Awesome post. If you’re feeling too lazy to build this and are willing to throw money at the problem, check out Nanit. It’s an amazing baby cam that can detect sleeping and breathing. It works like a charm. Our family loves it.


Sorry, but some things simply shouldn't have technology applied to them at this level. If author is so worried about trying to "automate" away parenting duties, I think they should take a good hard look at themselves in the mirror and seriously reconsider their approach to parenting.

There's no amount of RaspberryPi or Tensorflow to justify reducing parenting time so you can do more RaspberryPi or Tensorflow-ing.


The tone isn't great, but I think it's in part like that because they're trying to pitch their project as automation. To me it seems more replacing/extending something (analog baby monitor), but that's not exactly automation.

It’s up to the parent to move the speaker as they move to different rooms, as they can’t play the sound on any other existing audio infrastructure


game changer if it could also smell poop!


I actually wondered about this. Could any of the various "VOC Sensors" that you can get from sparkfun/adafruit etc actually be used to detect the smell?


We have an Arlo baby monitor with a VOC sensor and I'd say the probability of detection is ~80% but the false alarm rate is ~50%


I can say from personal experience that they can detect farts, but only really stinky ones.


Ding Ding! All aboard the HN negativity train!

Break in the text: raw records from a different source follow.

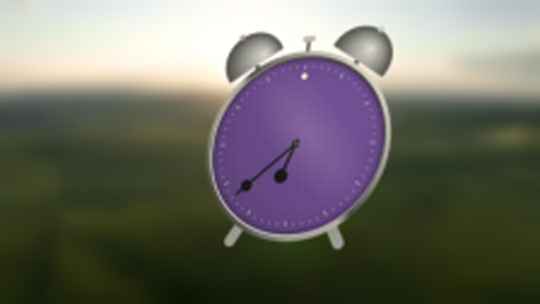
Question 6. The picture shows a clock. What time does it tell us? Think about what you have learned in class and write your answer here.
6:38
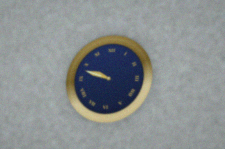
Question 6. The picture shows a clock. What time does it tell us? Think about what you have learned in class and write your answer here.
9:48
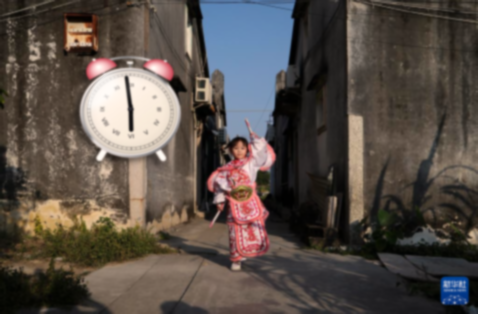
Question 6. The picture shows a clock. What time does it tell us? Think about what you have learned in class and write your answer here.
5:59
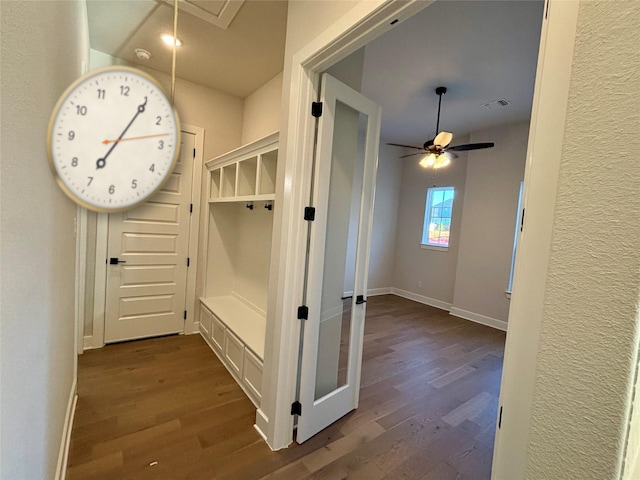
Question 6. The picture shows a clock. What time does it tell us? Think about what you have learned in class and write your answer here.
7:05:13
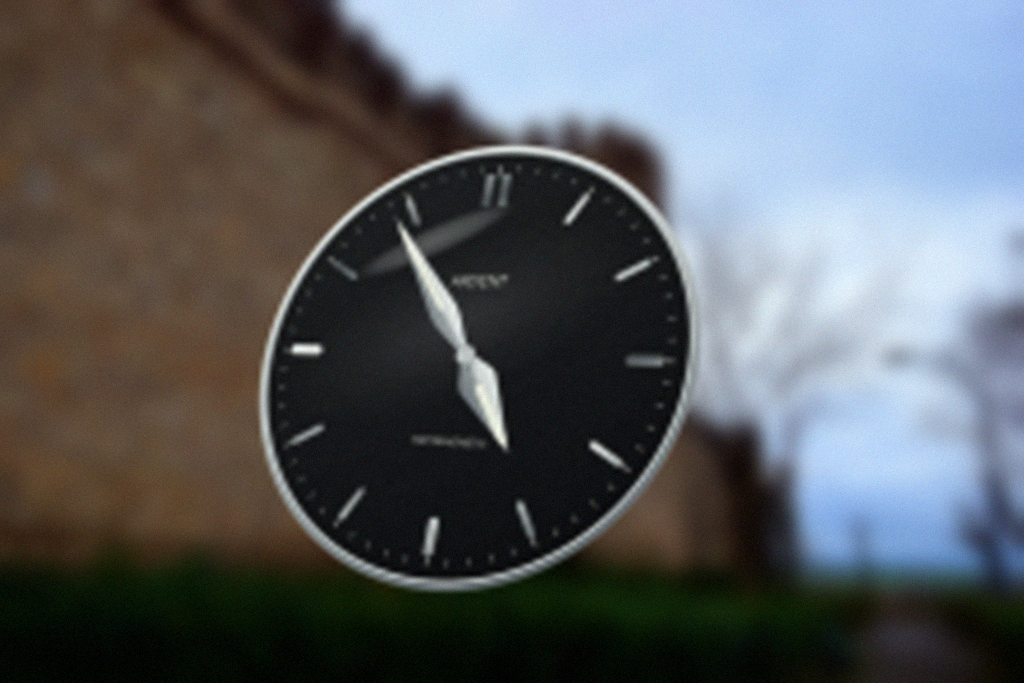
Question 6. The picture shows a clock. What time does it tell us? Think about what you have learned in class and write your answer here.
4:54
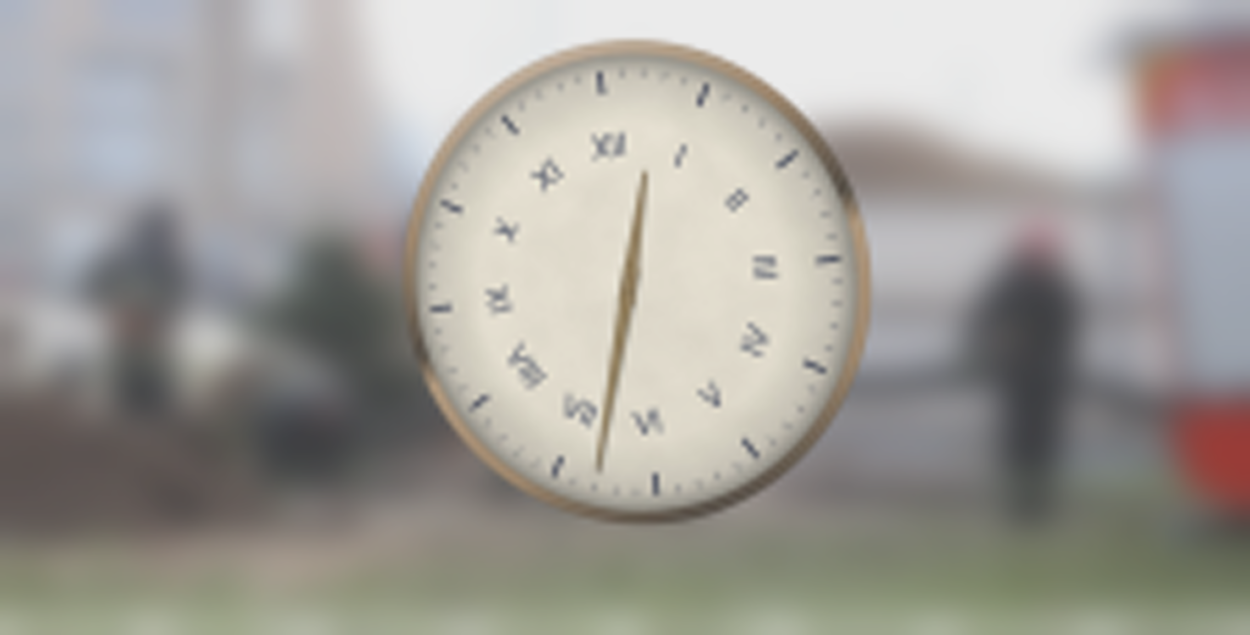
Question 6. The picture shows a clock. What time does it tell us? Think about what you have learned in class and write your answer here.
12:33
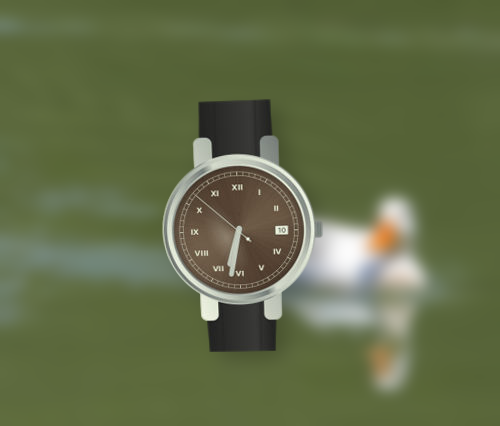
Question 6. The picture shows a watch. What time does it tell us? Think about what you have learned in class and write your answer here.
6:31:52
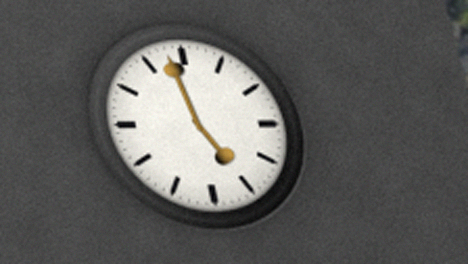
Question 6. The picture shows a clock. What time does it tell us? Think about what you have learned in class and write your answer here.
4:58
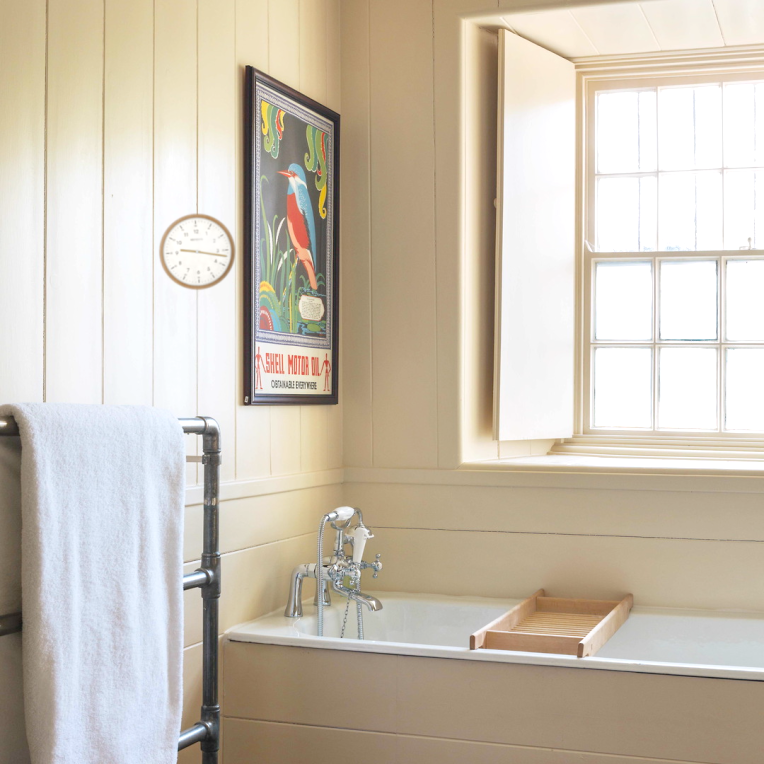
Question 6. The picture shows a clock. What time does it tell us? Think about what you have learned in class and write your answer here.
9:17
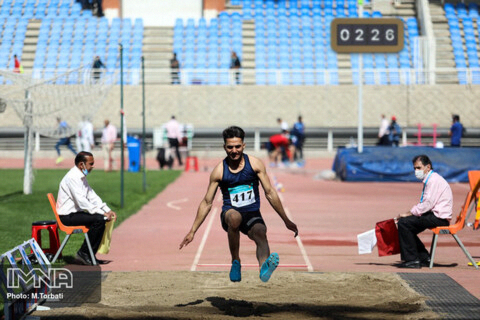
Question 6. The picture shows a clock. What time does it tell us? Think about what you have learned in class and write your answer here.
2:26
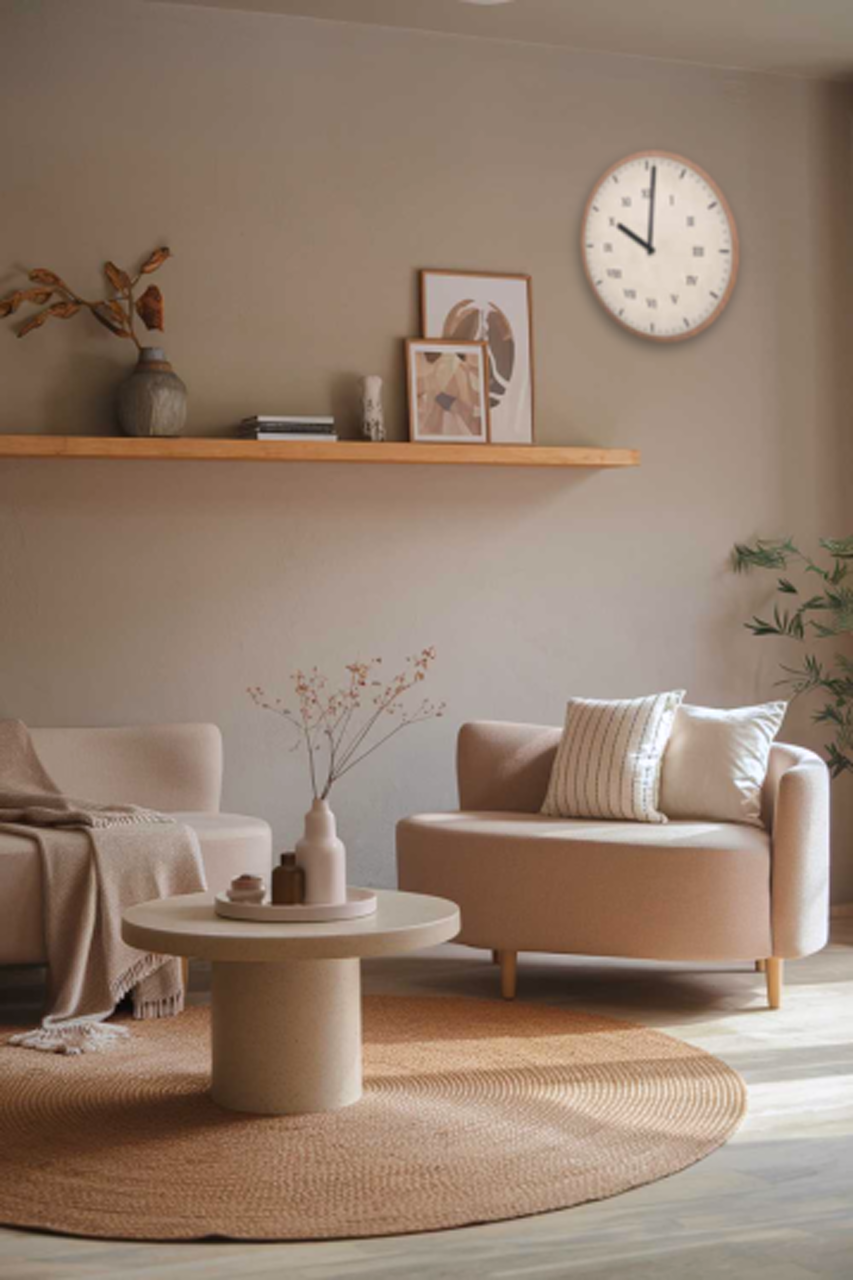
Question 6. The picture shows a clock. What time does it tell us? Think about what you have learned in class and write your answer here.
10:01
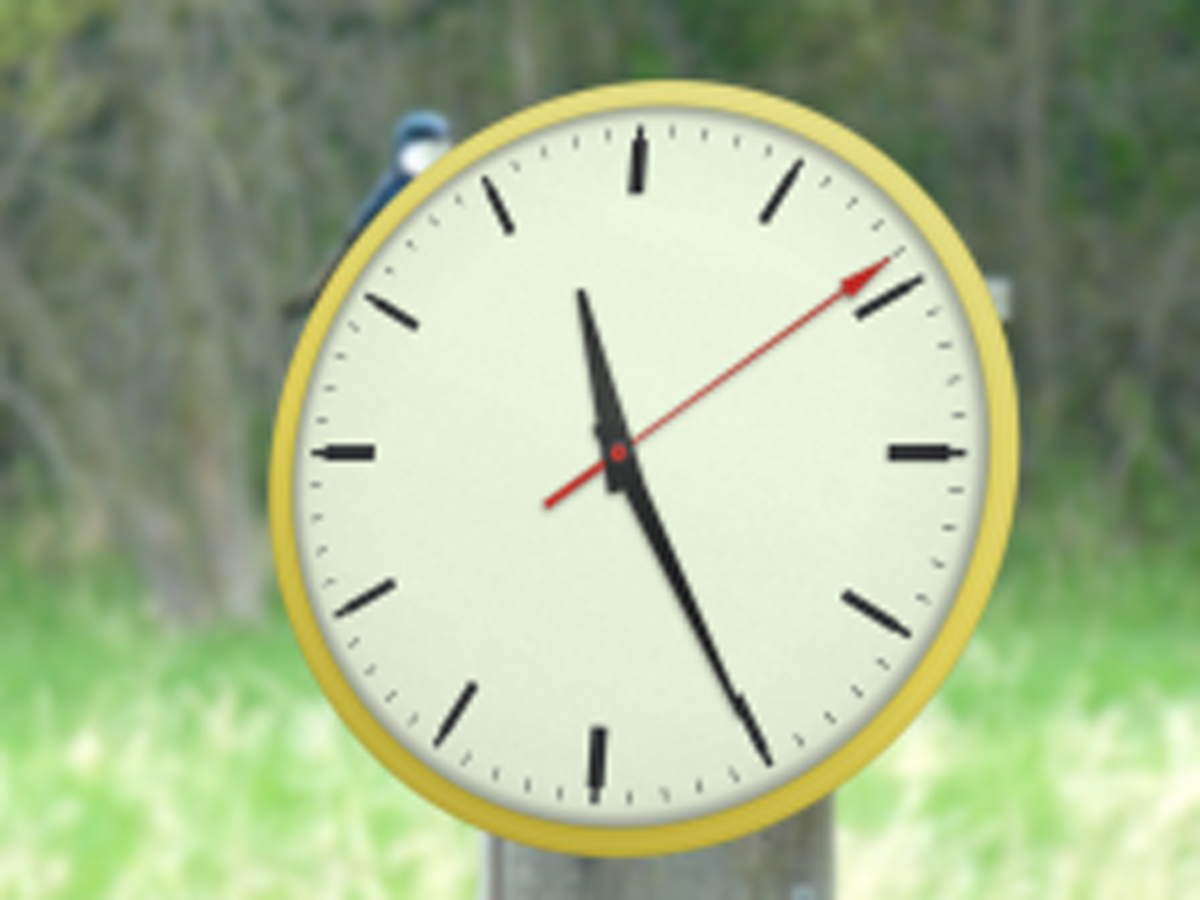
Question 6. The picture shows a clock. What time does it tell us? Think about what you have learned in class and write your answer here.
11:25:09
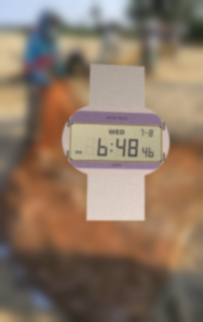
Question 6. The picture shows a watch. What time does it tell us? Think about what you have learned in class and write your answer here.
6:48
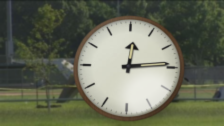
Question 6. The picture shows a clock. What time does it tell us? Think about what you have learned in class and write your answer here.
12:14
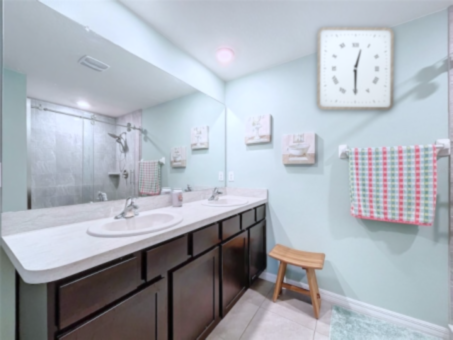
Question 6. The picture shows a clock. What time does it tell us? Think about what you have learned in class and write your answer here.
12:30
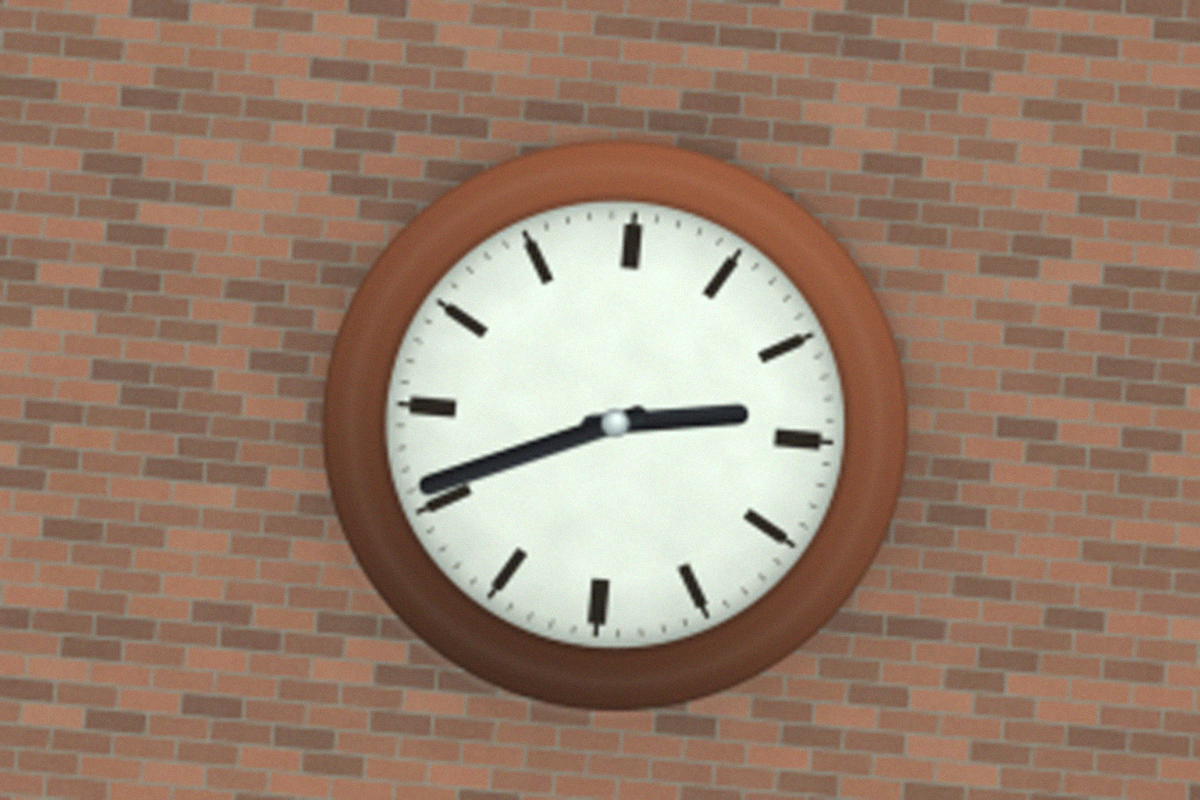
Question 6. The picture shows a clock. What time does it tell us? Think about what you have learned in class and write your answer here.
2:41
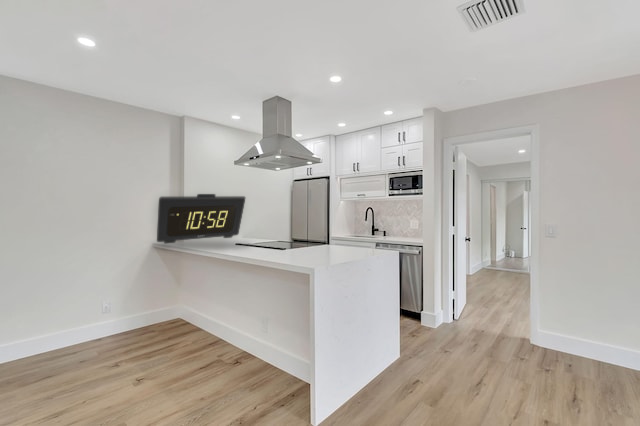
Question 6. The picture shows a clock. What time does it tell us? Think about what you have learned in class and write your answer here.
10:58
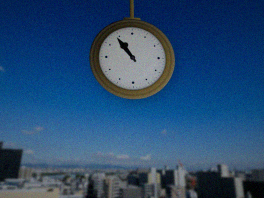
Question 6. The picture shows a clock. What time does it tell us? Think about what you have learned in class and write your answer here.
10:54
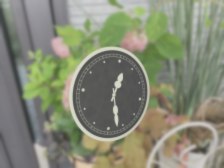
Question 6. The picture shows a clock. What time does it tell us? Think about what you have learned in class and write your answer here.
12:27
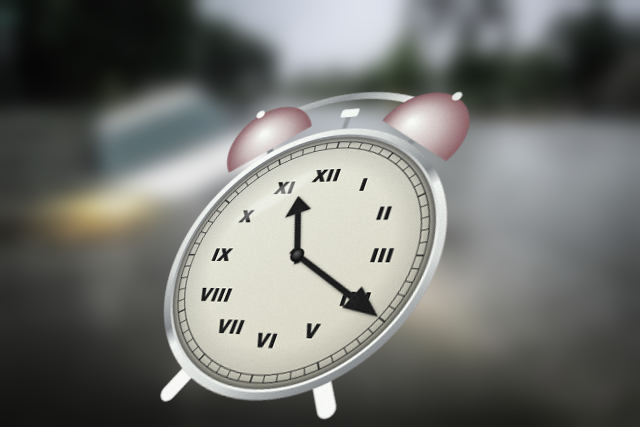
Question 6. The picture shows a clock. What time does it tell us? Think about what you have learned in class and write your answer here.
11:20
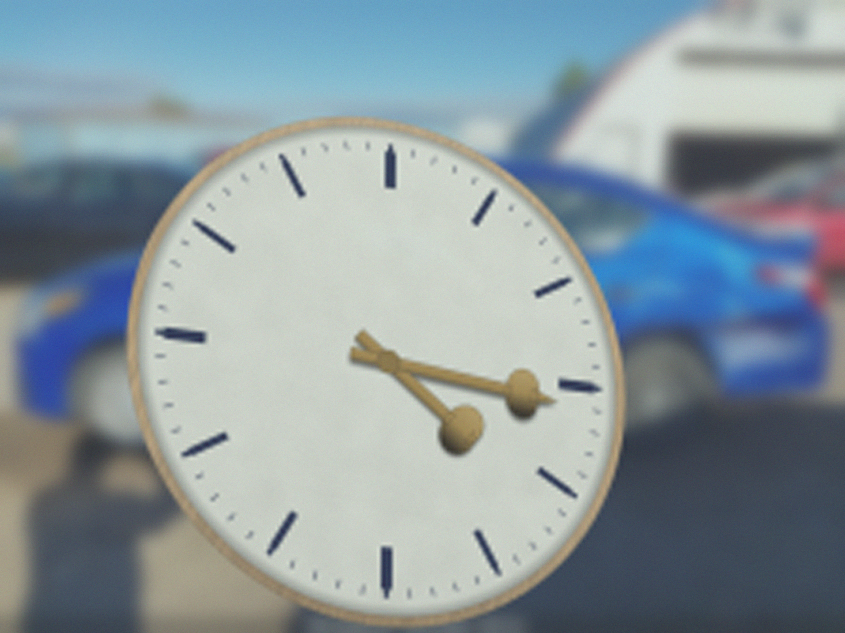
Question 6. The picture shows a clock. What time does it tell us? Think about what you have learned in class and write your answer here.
4:16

Seriously, I don't remember HN being this bad before. Is it that the pandemic has everyone in a perpetually bad mood? It would be interesting to do a sentiment analysis over the past couple of years to find out!


all these comments.

bah.

Sounds like you need 3 devices. One windows, one linux and one possibly off-the-shelf version that is UL listed.

They should each have cellular, radio and wifi connectivity, and battery backup.